The new generation of wireless transmission system OBDIII system can use the small car wireless transceiver system to automatically notify the management department of the vehicle's VIN, fault code and location by wireless cellular communication, satellite communication or GPS system. The management department issues instructions on the level of the vehicle's emissions problem, including recommendations for where to go for repairs, and the time limit for solving emissions problems. This information can be punished on vehicles based on improper regulations that cause excessive emissions.

 History of OBD2 development

What is the difference between the American standard and the European standard?
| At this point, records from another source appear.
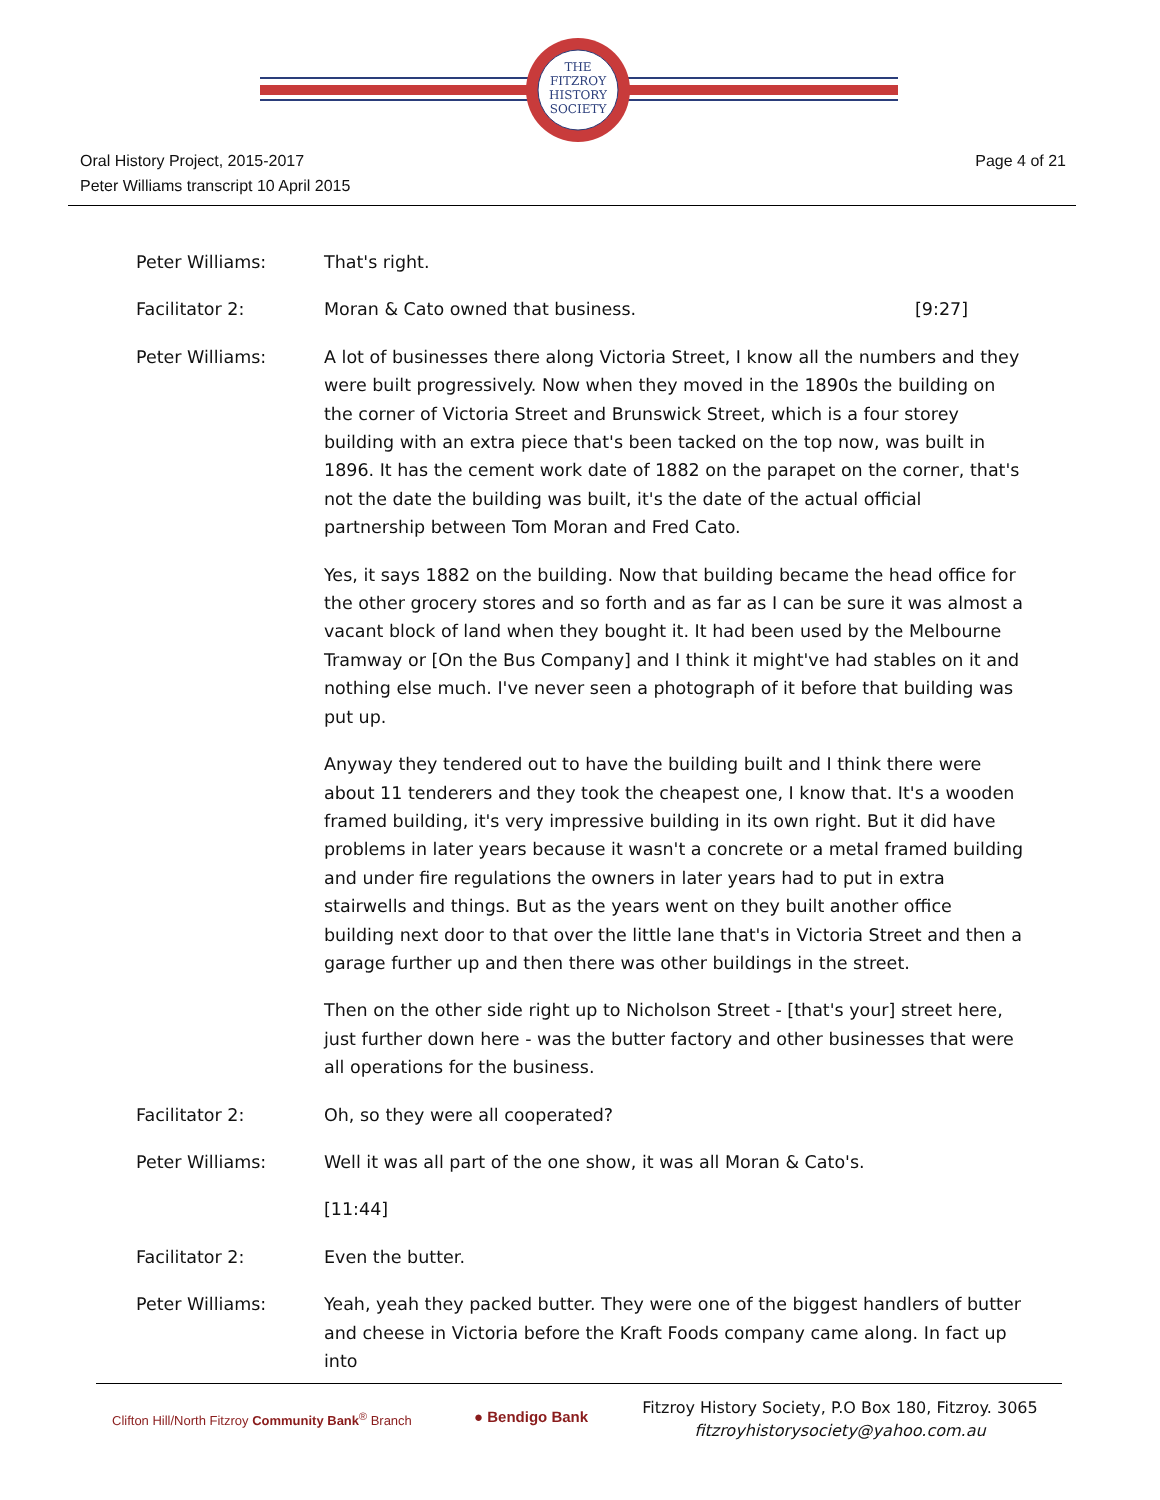THE
FITZROY
HISTORY
SOCIETY
Page 4 of 21 Oral History Project, 2015-2017
Peter Williams transcript 10 April 2015
Peter Williams: That's right.
Facilitator 2: Moran & Cato owned that business. [9:27]
Peter Williams: A lot of businesses there along Victoria Street, I know all the numbers and they were built progressively. Now when they moved in the 1890s the building on the corner of Victoria Street and Brunswick Street, which is a four storey building with an extra piece that's been tacked on the top now, was built in 1896. It has the cement work date of 1882 on the parapet on the corner, that's not the date the building was built, it's the date of the actual official partnership between Tom Moran and Fred Cato.
Yes, it says 1882 on the building. Now that building became the head office for the other grocery stores and so forth and as far as I can be sure it was almost a vacant block of land when they bought it. It had been used by the Melbourne Tramway or [On the Bus Company] and I think it might've had stables on it and nothing else much. I've never seen a photograph of it before that building was put up.
Anyway they tendered out to have the building built and I think there were about 11 tenderers and they took the cheapest one, I know that. It's a wooden framed building, it's very impressive building in its own right. But it did have problems in later years because it wasn't a concrete or a metal framed building and under fire regulations the owners in later years had to put in extra stairwells and things. But as the years went on they built another office building next door to that over the little lane that's in Victoria Street and then a garage further up and then there was other buildings in the street.
Then on the other side right up to Nicholson Street - [that's your] street here, just further down here - was the butter factory and other businesses that were all operations for the business.
Facilitator 2: Oh, so they were all cooperated?
Peter Williams: Well it was all part of the one show, it was all Moran & Cato's.
[11:44]
Facilitator 2: Even the butter.
Peter Williams: Yeah, yeah they packed butter. They were one of the biggest handlers of butter and cheese in Victoria before the Kraft Foods company came along. In fact up into
Clifton Hill/North Fitzroy Community Bank<sup>®</sup> Branch
● Bendigo Bank
Fitzroy History Society, P.O Box 180, Fitzroy. 3065
fitzroyhistorysociety@yahoo.com.au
3.1 Diagnostic seat joint definition is different

The diagnostic connector structure of the on-board fault diagnosis system in the United States and Europe is the same. Both use a unified 16-terminal diagnostic connector, but the terminal definitions are slightly different. Terminals 1, 3, 4, 5, 8, 9, 11 The definitions of 12, 13, and 16 are the same, in which the terminal 4 is the chassis grounding, the terminal 5 is the signal grounding, the terminal 16 is connected to the battery positive pole, and the others are reserved for use by the manufacturer. US OBD-II uses terminals 2, 6, 10, and 14 as data transmission terminals, and terminals 2 and 10 are SAE J1850 communication data transmission terminals. If the CAN bus technology is used in the automotive electronic control system, the terminals 6, 14 are defined as CAN data transmission terminals, which are respectively connected to the two signal lines CAN High and CAN Low of the CAN bus. If the CAN bus is used at the end, the terminals 6, 14 are reserved for use by the manufacturer. Terminals 7, 15 are reserved for use by the manufacturer.
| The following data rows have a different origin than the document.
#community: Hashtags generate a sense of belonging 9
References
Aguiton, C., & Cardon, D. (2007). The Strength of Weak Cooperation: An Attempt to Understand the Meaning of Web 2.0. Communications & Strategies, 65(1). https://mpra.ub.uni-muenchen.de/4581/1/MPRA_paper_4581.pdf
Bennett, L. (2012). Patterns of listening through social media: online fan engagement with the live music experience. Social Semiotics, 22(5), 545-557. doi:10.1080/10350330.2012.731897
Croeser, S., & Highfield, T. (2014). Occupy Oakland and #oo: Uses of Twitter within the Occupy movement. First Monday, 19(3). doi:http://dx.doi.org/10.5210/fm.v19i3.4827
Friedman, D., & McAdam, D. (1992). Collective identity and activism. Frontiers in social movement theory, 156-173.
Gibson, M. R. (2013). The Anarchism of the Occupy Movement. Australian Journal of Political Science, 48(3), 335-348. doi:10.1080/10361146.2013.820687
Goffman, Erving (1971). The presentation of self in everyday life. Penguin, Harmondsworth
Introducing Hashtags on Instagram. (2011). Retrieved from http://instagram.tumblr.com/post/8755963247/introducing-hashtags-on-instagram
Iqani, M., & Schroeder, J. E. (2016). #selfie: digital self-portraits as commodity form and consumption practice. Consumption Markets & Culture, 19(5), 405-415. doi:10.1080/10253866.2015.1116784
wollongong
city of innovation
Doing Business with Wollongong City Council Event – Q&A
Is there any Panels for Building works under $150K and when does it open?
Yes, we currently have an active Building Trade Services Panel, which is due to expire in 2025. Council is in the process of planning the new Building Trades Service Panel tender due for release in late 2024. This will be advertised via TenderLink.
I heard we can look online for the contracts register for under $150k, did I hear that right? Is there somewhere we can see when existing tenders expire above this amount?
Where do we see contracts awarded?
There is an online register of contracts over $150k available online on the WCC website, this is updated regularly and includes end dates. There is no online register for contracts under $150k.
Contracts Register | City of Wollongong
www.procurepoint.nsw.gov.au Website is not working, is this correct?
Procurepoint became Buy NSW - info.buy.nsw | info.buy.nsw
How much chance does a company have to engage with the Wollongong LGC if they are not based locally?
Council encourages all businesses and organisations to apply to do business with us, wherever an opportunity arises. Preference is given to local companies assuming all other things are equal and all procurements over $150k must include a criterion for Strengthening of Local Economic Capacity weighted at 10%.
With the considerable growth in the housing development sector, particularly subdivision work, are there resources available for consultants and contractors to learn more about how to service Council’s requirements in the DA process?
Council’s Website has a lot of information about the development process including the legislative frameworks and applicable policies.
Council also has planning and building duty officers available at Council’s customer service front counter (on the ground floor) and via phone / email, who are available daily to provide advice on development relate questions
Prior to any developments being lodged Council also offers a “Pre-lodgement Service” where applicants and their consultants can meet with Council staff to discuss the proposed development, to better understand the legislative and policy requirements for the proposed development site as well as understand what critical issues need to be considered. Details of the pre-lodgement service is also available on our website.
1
European OBD-II uses terminals 7, 15 as ISO 9141-2 or ISO/DIS 14230 communication data transmission terminals. According to the requirements of the communication protocol, the electronic control unit (ECU) communicates with the test instrument through the diagnostic connector, and can communicate with a single line (K line) or with two lines (K line and L line). When using single-wire communication, terminal 7 and K line are connected, terminal 15 is reserved for use by the manufacturer, and when using two-wire communication, terminal 7 and K line are connected, and terminal 15 and L line are connected. Terminals 2, 6, 10, 14 are reserved for use by the manufacturer.

3.2 different communication protocol definitions

The OBD-II standard uses three communication protocols: SAE J1850 PWM (Pulse Width Modulation), SAE J1850 VPM (Variable Pulse Width Modulation), ISO 9141-2 (or ISO/DIS 14230-4), and other communication pin definitions. To be determined. Typically, European cars use the ISO 9141-2 communication protocol, and other communication pin definitions are pending.
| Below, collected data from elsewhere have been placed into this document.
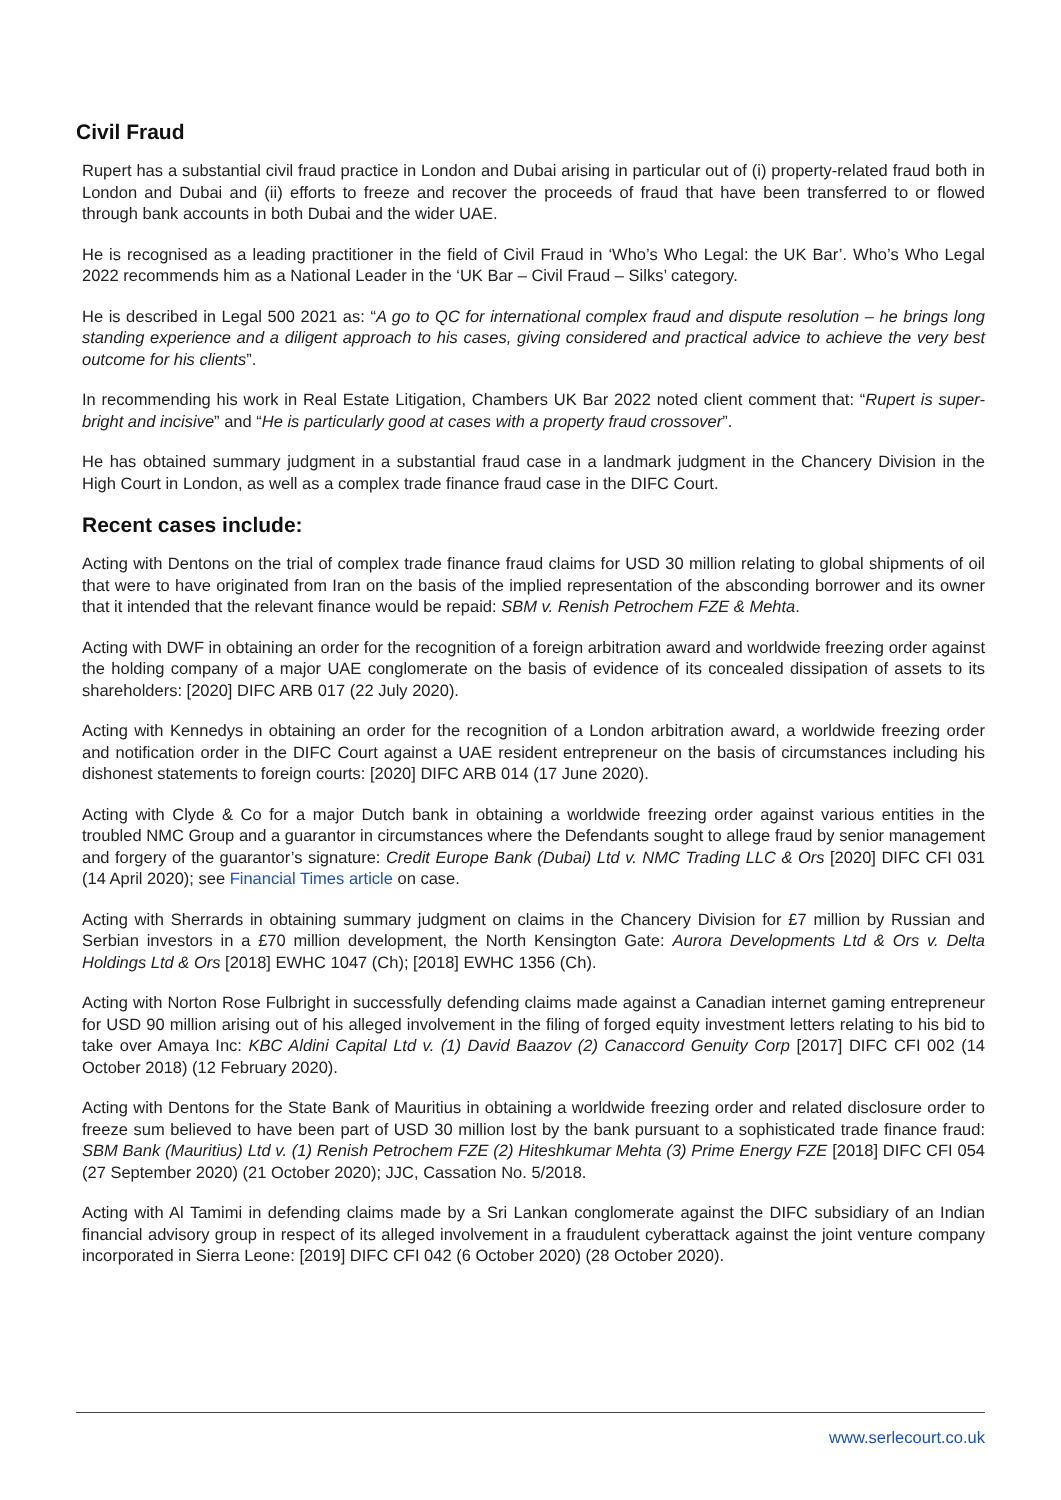Civil Fraud
Rupert has a substantial civil fraud practice in London and Dubai arising in particular out of (i) property-related fraud both in London and Dubai and (ii) efforts to freeze and recover the proceeds of fraud that have been transferred to or flowed through bank accounts in both Dubai and the wider UAE.
He is recognised as a leading practitioner in the field of Civil Fraud in ‘Who’s Who Legal: the UK Bar’. Who’s Who Legal 2022 recommends him as a National Leader in the ‘UK Bar – Civil Fraud – Silks’ category.
He is described in Legal 500 2021 as: “A go to QC for international complex fraud and dispute resolution – he brings long standing experience and a diligent approach to his cases, giving considered and practical advice to achieve the very best outcome for his clients”.
In recommending his work in Real Estate Litigation, Chambers UK Bar 2022 noted client comment that: “Rupert is super-bright and incisive” and “He is particularly good at cases with a property fraud crossover”.
He has obtained summary judgment in a substantial fraud case in a landmark judgment in the Chancery Division in the High Court in London, as well as a complex trade finance fraud case in the DIFC Court.
Recent cases include:
Acting with Dentons on the trial of complex trade finance fraud claims for USD 30 million relating to global shipments of oil that were to have originated from Iran on the basis of the implied representation of the absconding borrower and its owner that it intended that the relevant finance would be repaid: SBM v. Renish Petrochem FZE & Mehta.
Acting with DWF in obtaining an order for the recognition of a foreign arbitration award and worldwide freezing order against the holding company of a major UAE conglomerate on the basis of evidence of its concealed dissipation of assets to its shareholders: [2020] DIFC ARB 017 (22 July 2020).
Acting with Kennedys in obtaining an order for the recognition of a London arbitration award, a worldwide freezing order and notification order in the DIFC Court against a UAE resident entrepreneur on the basis of circumstances including his dishonest statements to foreign courts: [2020] DIFC ARB 014 (17 June 2020).
Acting with Clyde & Co for a major Dutch bank in obtaining a worldwide freezing order against various entities in the troubled NMC Group and a guarantor in circumstances where the Defendants sought to allege fraud by senior management and forgery of the guarantor’s signature: Credit Europe Bank (Dubai) Ltd v. NMC Trading LLC & Ors [2020] DIFC CFI 031 (14 April 2020); see Financial Times article on case.
Acting with Sherrards in obtaining summary judgment on claims in the Chancery Division for £7 million by Russian and Serbian investors in a £70 million development, the North Kensington Gate: Aurora Developments Ltd & Ors v. Delta Holdings Ltd & Ors [2018] EWHC 1047 (Ch); [2018] EWHC 1356 (Ch).
Acting with Norton Rose Fulbright in successfully defending claims made against a Canadian internet gaming entrepreneur for USD 90 million arising out of his alleged involvement in the filing of forged equity investment letters relating to his bid to take over Amaya Inc: KBC Aldini Capital Ltd v. (1) David Baazov (2) Canaccord Genuity Corp [2017] DIFC CFI 002 (14 October 2018) (12 February 2020).
Acting with Dentons for the State Bank of Mauritius in obtaining a worldwide freezing order and related disclosure order to freeze sum believed to have been part of USD 30 million lost by the bank pursuant to a sophisticated trade finance fraud: SBM Bank (Mauritius) Ltd v. (1) Renish Petrochem FZE (2) Hiteshkumar Mehta (3) Prime Energy FZE [2018] DIFC CFI 054 (27 September 2020) (21 October 2020); JJC, Cassation No. 5/2018.
Acting with Al Tamimi in defending claims made by a Sri Lankan conglomerate against the DIFC subsidiary of an Indian financial advisory group in respect of its alleged involvement in a fraudulent cyberattack against the joint venture company incorporated in Sierra Leone: [2019] DIFC CFI 042 (6 October 2020) (28 October 2020).
www.serlecourt.co.uk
 Specific classification of automotive network standards

Since 1980, many internationally renowned automobile companies have been actively engaged in the research and application of automotive network technology. The use of the automotive network solves the problems caused by the point-to-point body wiring, making the body wiring more standardized and standardized, reducing the cost and enhancing the stability. So far, there are various network standards such as Bosch's CAN, SAE's J1850, ISO's VAN, Philips' D2B, and LIN's LIN. To facilitate research and design use, the Society of Automotive Engineers (SAE) classifies automotive networks into categories A, B, and C based on speed.